I SO want that right now !


----------



## wascolianpride (Feb 5, 2012)

I want it all nice job!


----------



## JIMMYJAM (Feb 21, 2012)

lip smacken plate!


----------



## john pen (Feb 21, 2012)

good lookin' cow flesh !


----------



## Captain Morgan (Feb 21, 2012)

beeeeyoutiful


----------



## bbquzz (Feb 21, 2012)

Not sure how this post got past me, but that is making my mouth water and those rib-eyes are 3 weeks old     I love those onion buds with a little Reverend Marvin's drizzled over them.


----------



## TimBear (Mar 25, 2012)

ScottyDaQ said:
			
		

> I SO want that right now !


Me TOOOOO!!!!!!!


----------



## shootthebunnies (Mar 25, 2012)

your hired!

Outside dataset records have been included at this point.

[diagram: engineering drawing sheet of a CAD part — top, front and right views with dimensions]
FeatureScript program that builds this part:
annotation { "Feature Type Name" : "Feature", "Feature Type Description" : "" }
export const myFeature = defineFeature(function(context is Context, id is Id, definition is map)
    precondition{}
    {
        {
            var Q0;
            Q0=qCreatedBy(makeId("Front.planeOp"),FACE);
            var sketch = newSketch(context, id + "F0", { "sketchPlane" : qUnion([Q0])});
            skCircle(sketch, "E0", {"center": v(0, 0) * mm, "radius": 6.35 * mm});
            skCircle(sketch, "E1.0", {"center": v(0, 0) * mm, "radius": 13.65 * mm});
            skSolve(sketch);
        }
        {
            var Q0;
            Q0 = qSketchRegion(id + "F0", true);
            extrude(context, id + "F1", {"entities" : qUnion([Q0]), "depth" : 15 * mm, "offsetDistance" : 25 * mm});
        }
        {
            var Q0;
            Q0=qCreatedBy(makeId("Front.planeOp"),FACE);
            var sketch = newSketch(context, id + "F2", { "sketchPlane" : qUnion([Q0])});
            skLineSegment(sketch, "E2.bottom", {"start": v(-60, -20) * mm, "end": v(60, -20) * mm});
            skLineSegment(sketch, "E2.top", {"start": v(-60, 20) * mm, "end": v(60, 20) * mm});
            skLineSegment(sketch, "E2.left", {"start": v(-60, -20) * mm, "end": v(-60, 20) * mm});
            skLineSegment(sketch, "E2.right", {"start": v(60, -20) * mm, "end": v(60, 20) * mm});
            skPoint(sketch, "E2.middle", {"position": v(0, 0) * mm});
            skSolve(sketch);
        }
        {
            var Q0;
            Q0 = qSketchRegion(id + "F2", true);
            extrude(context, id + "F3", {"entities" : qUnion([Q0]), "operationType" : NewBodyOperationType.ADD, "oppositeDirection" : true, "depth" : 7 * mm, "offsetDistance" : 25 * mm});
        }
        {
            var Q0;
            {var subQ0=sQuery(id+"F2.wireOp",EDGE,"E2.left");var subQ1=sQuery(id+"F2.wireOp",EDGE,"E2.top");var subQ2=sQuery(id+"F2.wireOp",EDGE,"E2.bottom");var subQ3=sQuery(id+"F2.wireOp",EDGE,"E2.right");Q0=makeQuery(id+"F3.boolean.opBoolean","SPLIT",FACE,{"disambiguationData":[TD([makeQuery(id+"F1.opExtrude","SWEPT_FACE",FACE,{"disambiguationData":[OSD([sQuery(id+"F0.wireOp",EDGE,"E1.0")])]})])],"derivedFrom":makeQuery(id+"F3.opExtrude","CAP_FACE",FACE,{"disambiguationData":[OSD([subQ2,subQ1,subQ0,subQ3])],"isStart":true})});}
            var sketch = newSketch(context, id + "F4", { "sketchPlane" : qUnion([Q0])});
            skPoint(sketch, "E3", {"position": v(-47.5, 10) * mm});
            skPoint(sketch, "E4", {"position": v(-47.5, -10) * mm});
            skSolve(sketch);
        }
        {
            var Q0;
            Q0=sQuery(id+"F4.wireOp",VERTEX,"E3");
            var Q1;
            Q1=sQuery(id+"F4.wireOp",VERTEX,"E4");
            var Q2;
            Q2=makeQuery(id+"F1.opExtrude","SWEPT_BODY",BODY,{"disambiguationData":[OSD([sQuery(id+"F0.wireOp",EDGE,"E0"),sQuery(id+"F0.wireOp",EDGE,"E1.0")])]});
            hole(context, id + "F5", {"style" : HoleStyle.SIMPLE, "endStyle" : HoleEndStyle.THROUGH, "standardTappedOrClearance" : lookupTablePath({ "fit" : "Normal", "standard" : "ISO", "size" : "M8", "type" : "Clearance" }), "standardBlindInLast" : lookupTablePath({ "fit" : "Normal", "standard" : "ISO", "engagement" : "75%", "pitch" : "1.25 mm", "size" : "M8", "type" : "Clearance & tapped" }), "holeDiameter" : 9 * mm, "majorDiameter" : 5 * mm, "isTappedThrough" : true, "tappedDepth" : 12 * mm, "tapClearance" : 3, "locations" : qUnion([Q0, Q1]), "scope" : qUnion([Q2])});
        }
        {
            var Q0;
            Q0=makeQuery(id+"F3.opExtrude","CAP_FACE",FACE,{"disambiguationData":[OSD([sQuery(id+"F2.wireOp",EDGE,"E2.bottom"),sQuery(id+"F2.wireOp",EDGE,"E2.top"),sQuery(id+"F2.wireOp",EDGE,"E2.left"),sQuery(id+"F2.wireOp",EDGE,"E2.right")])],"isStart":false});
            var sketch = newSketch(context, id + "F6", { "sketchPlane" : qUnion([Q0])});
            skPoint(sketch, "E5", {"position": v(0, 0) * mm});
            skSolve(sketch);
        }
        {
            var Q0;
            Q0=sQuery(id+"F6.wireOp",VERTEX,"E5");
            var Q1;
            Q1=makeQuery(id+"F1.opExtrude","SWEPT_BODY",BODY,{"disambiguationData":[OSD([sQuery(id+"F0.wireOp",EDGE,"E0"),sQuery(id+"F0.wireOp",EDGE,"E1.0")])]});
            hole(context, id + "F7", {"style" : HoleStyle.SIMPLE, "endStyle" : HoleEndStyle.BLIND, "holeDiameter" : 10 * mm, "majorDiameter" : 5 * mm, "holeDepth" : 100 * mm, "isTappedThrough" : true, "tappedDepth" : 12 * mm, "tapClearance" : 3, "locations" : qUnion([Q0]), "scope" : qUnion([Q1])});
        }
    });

When would you like to start?


----------



## Toby Keil (Mar 25, 2012)

Great lookin grub V!


----------



## TheCook (Mar 25, 2012)

Never seen the grilled onion buds!  That looks great!


-Nick


----------



## flemister60 (Apr 3, 2012)

Do you mind sharing how you made the onion buds?  I would like to make those for my family and they look awesome!!

Steve


----------



## Vermin999 (Apr 3, 2012)

flemister60 said:
			
		

> Do you mind sharing how you made the onion buds?  I would like to make those for my family and they look awesome!!
> 
> Steve



I got it from the BBQ Pit Boys and the dipping sauce is just some sour cream and some chopped up chipotle in adobo sauce mixed in.
http://www.youtube.com/watch?v=UTF2SCaLwQU


----------